SOURCE RECORDS:

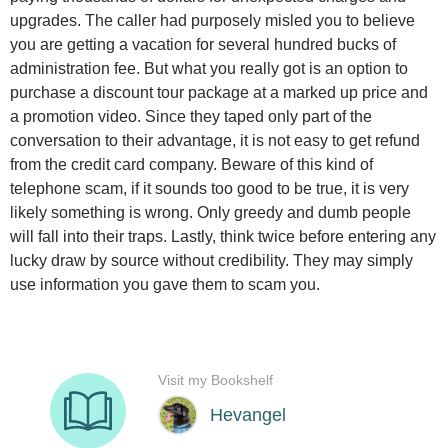
upgrades. The caller had purposely misled you to believe
you are getting a vacation for several hundred bucks of
administration fee. But what you really got is an option to
purchase a discount tour package at a marked up price and
a promotion video. Since they taped only part of the
conversation to their advantage, it is not easy to get refund
from the credit card company. Beware of this kind of
telephone scam, if it sounds too good to be true, it is very
likely something is wrong. Only greedy and dumb people
will fall into their traps. Lastly, think twice before entering any
lucky draw by source without credibility. They may simply
use information you gave them to scam you.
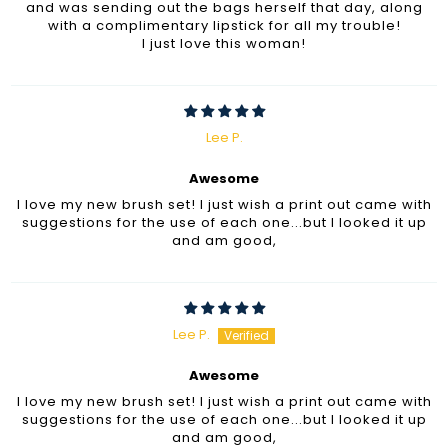
and was sending out the bags herself that day, along
with a complimentary lipstick for all my trouble!
I just love this woman!
Lee P.
Awesome
I love my new brush set! I just wish a print out came with
suggestions for the use of each one...but I looked it up
and am good,
Lee P.
Awesome
I love my new brush set! I just wish a print out came with
suggestions for the use of each one...but I looked it up
and am good,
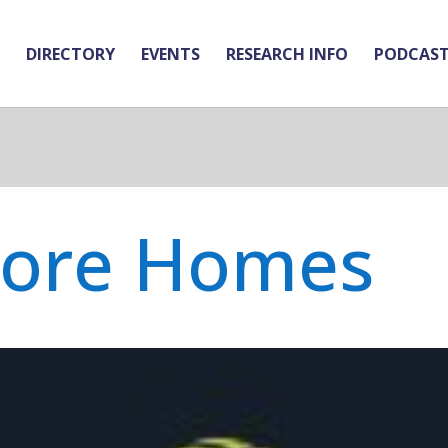
DIRECTORY
EVENTS
RESEARCH INFO
PODCAS
Core Homes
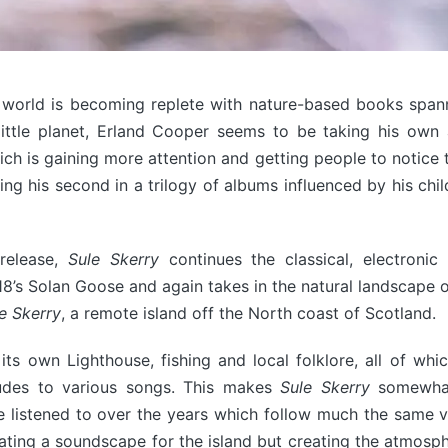
 world is becoming replete with nature-based books spann
little planet, Erland Cooper seems to be taking his own
ich is gaining more attention and getting people to notice
ng his second in a trilogy of albums influenced by his ch
 release,
Sule Skerry
continues the classical, electronic
8’s Solan Goose and again takes in the natural landscape o
e Skerry
, a remote island off the North coast of Scotland.
its own Lighthouse, fishing and local folklore, all of whi
ludes to various songs. This makes
Sule Skerry
somewhat
e listened to over the years which follow much the same 
eating a soundscape for the island but creating the atmosph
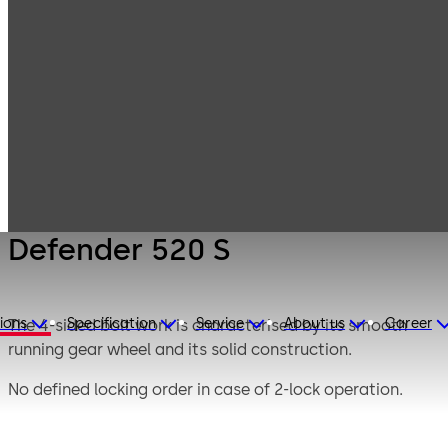
Mauer
Products
Safe Locks
Mechanical
Defender 520 S
Defender 520 S
ions
Specification
Service
About us
Career
The 4-sided bolt work is characterised by its smooth
running gear wheel and its solid construction.
No defined locking order in case of 2-lock operation.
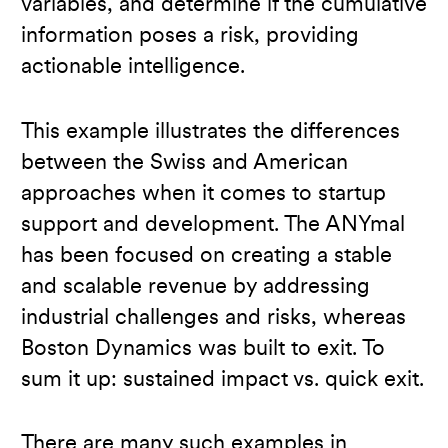
variables, and determine if the cumulative
information poses a risk, providing
actionable intelligence.
This example illustrates the differences
between the Swiss and American
approaches when it comes to startup
support and development. The ANYmal
has been focused on creating a stable
and scalable revenue by addressing
industrial challenges and risks, whereas
Boston Dynamics was built to exit. To
sum it up: sustained impact vs. quick exit.
There are many such examples in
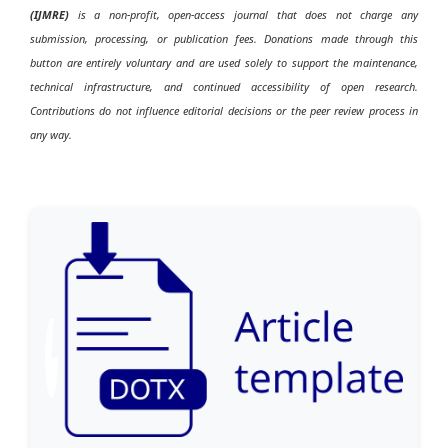
(IJMRE)
is a non-profit, open-access journal that does not charge any
submission, processing, or publication fees. Donations made through this
button are entirely voluntary and are used solely to support the maintenance,
technical infrastructure, and continued accessibility of open research.
Contributions do not influence editorial decisions or the peer review process in
any way.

TASK: Although pictures appear among the records above, write out exactly only the lines from the one that has "sum it up: sustained impact vs. quick exit." through the one that has "button are entirely", and leave the pictures out.

ANSWER TO THIS TASK:
sum it up: sustained impact vs. quick exit.
There are many such examples in
(IJMRE)
is a non-profit, open-access journal that does not charge any
submission, processing, or publication fees. Donations made through this
button are entirely voluntary and are used solely to support the maintenance,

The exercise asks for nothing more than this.